13, June, 2026
Peter Malinauskas, South Australian Premier.
Photo: news.com.au

South Australia’s government wants to tell two stories at once, and they cannot both be true.

In one version, South Australia is one of the safest places in the country, even the world. Crime is down. Property offences are down. Retail theft is down. Recidivism is the lowest in the nation. The government claims it is on track to reduce it even further. This is the story told with confidence, backed by rolling statistics and triumphalist press conferences.

In the other version, South Australia is under threat. Dangerous “offenders” supposedly stalk the streets. Young people must be cracked down on. Police need tougher powers. Knives demand exceptional laws. Public space must be controlled. Prison capacity must expand, urgently and significantly.

These stories cannot coexist. A government cannot credibly claim success while governing as though it is losing control.

If South Australia is genuinely becoming safer, then the expansion of policing and prisons is not a response to danger. It is a deliberate political choice, and a revealing one.

Governments expand police powers and prison infrastructure in moments of crisis. That is the justification always offered: an emergency that requires extraordinary measures. But South Australia is not in a crime emergency. By the government’s own account, crime is falling. So, what exactly is the emergency being responded to?

Why, in a state allegedly enjoying historic safety, are we seeing the fastest expansion of carceral power in years? Instead of de-escalation, the government is accelerating on every front at once. New youth crime legislation. The toughest knife laws in the country. Prescribed precincts that normalise surveillance and stop-and-search. Record police recruitment and funding. Hundreds of new prison beds, including a dramatic expansion of Adelaide Women’s Prison.

This is not the behaviour of a government responding to evidence. It is the behaviour of a government invested in punishment as an end in itself.

Prison beds do not exist in a vacuum. They are not neutral infrastructure waiting patiently for crime to occur. Every new bed is a policy decision that reshapes the system around it. Bail thresholds shift. Remand periods lengthen. Sentencing hardens. Behaviour previously tolerated or addressed elsewhere becomes grounds for imprisonment. The system adapts to justify the capacity it has created.

This is why prison expansion is a self-fulfilling prophecy. We do not build prisons because crime rises; crime rises within the definitions the state expands to ensure prisons are filled. You can build 56 beds, or 116, or 500, and every single one will be filled, not because society suddenly became more dangerous, but because the carceral system is designed to convert social harm, poverty, and survival into punishment.

A system that only ever grows is not a safety system. It is a punishment industry.

The government repeatedly justifies this expansion by invoking the figure of the “recidivist offender.” It is a politically convenient category and a deeply dishonest one. “Recidivism” does not measure moral failure or inherent dangerousness. It measures structural neglect. It measures racism, homelessness, poverty, addiction, untreated trauma, and relentless police attention. It measures who is surveilled and who is left alone.

Retail theft, trespass, breach offences, unpaid fines – these are the offences most often used to justify repeat punishment. They are not evidence of escalating threat; they are evidence of a state that criminalises survival while refusing to address its causes.

---*---

- TASK REQUIREMENTS
1. Transcribe the stretch of the essay on South Australia's crime policy from "These stories cannot" through "being responded to?".
2. Go on with the essay on South Australia's crime policy, picking up after its final sentence.

---*---

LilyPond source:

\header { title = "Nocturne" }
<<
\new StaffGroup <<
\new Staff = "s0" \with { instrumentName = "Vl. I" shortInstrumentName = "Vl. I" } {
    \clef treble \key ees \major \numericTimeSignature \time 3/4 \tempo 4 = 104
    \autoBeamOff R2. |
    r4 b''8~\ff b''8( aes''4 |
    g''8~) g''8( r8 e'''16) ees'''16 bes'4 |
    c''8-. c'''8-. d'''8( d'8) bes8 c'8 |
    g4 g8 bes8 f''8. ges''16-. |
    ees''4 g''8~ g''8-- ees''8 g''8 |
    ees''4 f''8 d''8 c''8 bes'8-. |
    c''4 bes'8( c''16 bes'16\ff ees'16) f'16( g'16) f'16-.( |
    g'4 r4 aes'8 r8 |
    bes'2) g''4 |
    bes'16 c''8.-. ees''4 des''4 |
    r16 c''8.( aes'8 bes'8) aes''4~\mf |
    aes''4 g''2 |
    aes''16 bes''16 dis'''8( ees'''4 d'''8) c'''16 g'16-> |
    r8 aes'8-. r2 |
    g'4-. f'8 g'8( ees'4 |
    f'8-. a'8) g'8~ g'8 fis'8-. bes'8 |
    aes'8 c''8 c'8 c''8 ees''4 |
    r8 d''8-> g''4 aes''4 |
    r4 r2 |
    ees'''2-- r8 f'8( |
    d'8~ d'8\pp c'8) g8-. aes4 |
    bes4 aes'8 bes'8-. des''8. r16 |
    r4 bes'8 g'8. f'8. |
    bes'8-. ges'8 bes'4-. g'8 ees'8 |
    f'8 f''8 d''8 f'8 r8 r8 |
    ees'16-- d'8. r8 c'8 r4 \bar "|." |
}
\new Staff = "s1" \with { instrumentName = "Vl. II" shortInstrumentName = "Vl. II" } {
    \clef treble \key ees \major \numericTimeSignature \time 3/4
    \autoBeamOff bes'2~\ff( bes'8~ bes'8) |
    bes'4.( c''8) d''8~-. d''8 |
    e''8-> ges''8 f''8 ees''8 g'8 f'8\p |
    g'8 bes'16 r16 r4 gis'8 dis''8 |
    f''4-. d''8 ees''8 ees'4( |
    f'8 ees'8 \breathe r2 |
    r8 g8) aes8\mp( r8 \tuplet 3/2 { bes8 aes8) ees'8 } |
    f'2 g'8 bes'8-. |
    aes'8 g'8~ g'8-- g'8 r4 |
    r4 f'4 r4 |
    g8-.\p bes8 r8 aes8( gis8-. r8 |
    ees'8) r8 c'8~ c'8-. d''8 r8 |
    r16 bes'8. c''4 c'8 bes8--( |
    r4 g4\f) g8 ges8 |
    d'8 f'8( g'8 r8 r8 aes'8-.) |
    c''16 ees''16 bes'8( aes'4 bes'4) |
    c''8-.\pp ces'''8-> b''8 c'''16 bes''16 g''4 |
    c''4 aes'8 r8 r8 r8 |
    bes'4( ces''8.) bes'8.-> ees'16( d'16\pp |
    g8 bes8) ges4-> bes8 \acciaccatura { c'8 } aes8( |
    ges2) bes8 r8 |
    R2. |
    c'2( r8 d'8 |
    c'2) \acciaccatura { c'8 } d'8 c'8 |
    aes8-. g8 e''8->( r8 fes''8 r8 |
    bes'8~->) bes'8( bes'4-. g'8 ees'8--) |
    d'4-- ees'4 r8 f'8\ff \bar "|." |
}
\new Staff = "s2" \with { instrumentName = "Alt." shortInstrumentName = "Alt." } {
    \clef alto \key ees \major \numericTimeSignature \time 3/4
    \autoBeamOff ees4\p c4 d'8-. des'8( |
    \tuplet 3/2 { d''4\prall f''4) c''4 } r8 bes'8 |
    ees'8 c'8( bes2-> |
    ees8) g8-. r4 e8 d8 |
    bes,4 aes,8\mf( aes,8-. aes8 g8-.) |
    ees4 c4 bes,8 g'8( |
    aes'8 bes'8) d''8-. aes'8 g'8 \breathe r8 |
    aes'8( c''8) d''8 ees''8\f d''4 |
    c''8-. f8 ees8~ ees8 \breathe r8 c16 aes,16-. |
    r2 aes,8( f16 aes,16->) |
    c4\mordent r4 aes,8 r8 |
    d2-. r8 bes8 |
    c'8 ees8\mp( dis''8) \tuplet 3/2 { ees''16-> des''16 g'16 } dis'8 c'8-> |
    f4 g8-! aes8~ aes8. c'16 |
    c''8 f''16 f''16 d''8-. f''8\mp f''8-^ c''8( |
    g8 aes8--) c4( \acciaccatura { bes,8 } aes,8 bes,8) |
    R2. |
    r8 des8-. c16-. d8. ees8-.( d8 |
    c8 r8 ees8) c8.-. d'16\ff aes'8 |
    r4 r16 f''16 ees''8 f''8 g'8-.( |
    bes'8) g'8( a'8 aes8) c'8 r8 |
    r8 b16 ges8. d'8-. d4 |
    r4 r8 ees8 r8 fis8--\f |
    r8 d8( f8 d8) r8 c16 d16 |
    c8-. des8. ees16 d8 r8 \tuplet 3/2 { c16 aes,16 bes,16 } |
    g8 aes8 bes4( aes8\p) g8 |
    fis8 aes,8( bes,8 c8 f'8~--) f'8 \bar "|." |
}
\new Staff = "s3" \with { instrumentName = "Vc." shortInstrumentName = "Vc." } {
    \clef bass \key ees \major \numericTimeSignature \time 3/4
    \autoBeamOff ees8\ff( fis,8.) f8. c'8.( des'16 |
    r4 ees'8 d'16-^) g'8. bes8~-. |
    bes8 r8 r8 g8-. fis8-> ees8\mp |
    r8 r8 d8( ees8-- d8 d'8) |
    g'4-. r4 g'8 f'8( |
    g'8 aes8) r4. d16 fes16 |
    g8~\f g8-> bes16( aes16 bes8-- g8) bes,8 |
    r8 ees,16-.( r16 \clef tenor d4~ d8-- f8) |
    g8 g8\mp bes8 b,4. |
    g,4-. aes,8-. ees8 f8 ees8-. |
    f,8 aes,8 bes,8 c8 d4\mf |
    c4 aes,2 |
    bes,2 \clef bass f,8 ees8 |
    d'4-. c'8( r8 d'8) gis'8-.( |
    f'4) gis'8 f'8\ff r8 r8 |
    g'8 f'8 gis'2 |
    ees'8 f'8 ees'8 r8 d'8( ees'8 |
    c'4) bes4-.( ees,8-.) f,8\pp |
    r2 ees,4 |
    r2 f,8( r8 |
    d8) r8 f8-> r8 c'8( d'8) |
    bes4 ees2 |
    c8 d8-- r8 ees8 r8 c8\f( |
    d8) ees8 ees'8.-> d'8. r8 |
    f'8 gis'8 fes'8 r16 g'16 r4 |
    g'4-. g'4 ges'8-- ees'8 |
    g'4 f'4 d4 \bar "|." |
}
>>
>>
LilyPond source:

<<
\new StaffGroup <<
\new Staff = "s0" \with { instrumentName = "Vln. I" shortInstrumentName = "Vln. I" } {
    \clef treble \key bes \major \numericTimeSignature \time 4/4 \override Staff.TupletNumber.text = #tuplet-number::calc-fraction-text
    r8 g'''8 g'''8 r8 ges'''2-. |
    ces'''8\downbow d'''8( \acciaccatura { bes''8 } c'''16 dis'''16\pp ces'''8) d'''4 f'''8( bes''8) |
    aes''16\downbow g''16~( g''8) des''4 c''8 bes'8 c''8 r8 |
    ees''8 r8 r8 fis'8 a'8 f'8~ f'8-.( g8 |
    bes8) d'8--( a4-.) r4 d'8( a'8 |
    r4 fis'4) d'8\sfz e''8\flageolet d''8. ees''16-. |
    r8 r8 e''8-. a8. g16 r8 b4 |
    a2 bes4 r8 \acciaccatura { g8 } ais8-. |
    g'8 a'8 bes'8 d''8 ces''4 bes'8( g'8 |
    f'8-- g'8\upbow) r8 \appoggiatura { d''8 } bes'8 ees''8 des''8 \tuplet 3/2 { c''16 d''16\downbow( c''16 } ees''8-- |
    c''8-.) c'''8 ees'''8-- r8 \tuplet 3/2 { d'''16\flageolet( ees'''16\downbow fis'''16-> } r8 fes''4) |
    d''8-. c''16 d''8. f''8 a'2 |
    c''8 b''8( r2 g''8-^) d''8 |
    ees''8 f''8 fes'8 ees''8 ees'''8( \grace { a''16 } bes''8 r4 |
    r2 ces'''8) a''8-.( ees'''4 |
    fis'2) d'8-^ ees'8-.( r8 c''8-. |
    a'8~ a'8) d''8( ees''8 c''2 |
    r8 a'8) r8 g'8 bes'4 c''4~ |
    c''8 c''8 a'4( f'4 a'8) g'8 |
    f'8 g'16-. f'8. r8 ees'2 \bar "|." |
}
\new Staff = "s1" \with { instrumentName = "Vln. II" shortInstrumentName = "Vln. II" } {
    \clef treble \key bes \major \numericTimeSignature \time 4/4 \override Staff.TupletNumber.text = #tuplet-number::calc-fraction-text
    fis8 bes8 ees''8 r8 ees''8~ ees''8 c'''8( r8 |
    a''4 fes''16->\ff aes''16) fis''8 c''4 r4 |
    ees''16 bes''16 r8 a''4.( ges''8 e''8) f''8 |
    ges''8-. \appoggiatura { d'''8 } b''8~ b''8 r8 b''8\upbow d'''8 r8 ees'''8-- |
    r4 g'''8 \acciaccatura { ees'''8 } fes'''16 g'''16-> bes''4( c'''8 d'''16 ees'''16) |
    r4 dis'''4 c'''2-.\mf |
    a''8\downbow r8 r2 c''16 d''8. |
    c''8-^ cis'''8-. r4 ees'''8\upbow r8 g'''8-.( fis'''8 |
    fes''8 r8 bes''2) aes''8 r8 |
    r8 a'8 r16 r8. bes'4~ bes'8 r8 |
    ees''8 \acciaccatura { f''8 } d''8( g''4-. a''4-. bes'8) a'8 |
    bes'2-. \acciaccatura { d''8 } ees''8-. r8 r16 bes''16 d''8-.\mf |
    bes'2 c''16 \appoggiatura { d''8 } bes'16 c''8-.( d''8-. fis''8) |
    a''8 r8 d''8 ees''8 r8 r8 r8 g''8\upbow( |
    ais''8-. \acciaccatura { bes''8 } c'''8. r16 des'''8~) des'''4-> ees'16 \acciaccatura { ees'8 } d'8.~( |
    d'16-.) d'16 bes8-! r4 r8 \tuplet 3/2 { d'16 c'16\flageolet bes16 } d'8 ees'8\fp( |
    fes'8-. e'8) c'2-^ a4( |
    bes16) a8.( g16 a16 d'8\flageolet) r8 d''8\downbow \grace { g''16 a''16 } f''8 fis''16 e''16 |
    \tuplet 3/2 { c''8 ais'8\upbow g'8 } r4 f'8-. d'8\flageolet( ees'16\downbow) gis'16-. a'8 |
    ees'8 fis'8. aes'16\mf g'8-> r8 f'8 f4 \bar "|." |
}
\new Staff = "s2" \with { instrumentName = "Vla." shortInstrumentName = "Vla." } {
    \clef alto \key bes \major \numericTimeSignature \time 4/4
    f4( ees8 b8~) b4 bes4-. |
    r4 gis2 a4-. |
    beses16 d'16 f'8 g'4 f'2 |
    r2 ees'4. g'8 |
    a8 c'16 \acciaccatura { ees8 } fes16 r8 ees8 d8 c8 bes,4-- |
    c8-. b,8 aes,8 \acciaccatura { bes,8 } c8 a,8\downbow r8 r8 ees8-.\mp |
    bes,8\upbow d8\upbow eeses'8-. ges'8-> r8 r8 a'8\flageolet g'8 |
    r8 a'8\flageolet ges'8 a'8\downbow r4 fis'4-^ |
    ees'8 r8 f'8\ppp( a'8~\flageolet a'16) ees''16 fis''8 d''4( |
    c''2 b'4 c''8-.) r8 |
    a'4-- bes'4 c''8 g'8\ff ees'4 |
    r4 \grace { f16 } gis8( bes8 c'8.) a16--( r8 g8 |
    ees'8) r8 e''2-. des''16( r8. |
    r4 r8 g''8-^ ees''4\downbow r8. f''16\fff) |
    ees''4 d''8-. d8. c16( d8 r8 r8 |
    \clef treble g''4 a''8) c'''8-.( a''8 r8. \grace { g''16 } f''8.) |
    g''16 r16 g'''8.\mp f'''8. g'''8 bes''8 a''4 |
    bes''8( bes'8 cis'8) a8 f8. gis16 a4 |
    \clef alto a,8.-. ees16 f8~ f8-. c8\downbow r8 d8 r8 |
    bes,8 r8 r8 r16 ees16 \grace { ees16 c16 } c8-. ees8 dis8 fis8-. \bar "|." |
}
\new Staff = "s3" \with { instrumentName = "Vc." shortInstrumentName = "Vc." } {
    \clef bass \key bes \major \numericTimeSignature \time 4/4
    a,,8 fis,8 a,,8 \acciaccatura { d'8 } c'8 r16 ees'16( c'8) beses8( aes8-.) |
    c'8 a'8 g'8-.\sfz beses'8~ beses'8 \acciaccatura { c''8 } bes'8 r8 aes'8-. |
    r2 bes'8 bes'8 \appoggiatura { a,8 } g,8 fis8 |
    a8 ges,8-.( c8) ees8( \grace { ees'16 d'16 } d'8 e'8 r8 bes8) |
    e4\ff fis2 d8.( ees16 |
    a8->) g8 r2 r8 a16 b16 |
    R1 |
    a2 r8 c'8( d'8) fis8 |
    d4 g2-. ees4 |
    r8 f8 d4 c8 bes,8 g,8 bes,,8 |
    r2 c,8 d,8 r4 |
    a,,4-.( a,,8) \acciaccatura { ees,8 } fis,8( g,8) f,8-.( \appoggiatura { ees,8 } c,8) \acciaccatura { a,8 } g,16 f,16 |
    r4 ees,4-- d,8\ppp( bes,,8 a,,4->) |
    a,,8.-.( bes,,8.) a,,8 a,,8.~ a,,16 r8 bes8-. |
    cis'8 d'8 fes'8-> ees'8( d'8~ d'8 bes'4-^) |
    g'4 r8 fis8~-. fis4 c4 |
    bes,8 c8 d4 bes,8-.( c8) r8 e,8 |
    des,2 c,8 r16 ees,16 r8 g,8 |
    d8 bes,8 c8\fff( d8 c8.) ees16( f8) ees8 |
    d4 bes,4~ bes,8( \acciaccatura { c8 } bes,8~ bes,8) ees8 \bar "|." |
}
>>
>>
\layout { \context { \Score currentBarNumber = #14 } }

---*---

- ANSWERS TO THE EXERCISE
1.
These stories cannot coexist. A government cannot credibly claim success while governing as though it is losing control.

If South Australia is genuinely becoming safer, then the expansion of policing and prisons is not a response to danger. It is a deliberate political choice, and a revealing one.

Governments expand police powers and prison infrastructure in moments of crisis. That is the justification always offered: an emergency that requires extraordinary measures. But South Australia is not in a crime emergency. By the government’s own account, crime is falling. So, what exactly is the emergency being responded to?

2.
What the government calls “recidivism” is more accurately described as recriminalisation. If South Australia truly has the lowest recriminalisation rate in the nation, the rational response would be decarceration. Fewer arrests. Fewer people on remand. Prison closures, not expansions. Reduced police powers, not new ones. Instead, the government doubles down on the very mechanisms that produce repeat criminalisation.

You cannot claim success while designing laws that guarantee failure.

Crime statistics are being used here not as a tool for understanding harm, but as a political shield, deployed to deflect scrutiny rather than invite it. Crime data does not measure safety. It measures policing priorities. What is recorded, what is ignored, what is targeted, and how aggressively it is pursued are all decisions made by the state.

This context matters, particularly as South Australia heads toward a state election in March. Law-and-order politics are the oldest trick in the political playbook, a reliable performance of “strength” when governments want to project control and discipline public anxiety. Falling crime statistics are not being used to wind back punishment, but to launder an expansion of it, repackaged as success. The Premier is not responding to rising harm; he is campaigning. This is the law-and-order gravy train in full motion: talk tough, build cages, expand police power, and dare anyone to argue for less punishment in an election year.

While property offences trend downward, assaults are rising. Attempted murder is rising. Harm-based offences are increasing. Yet the policy response is not expanded healthcare, housing, or community-led safety initiatives. It is more police. More powers. More prisons.

The state celebrates falling shoplifting while intensifying bodily harm, both through expanded police contact and through incarceration itself. That is not public safety. It is punishment dressed up as prevention.

When the government says it is acting to protect “the community,” we should ask who is included in that definition. Are women in Adelaide Women’s Prison safer because dozens of new beds are being built? Are Aboriginal people safer under expanded stop-and-search powers and prescribed precincts? Are young people safer when police discretion expands and intervention comes earlier and harder?

Safety that depends on surveillance, coercion, and cages is not collective safety. It is selective safety, designed to protect the wealthy and privileged, property, political legitimacy, and those already insulated from state violence.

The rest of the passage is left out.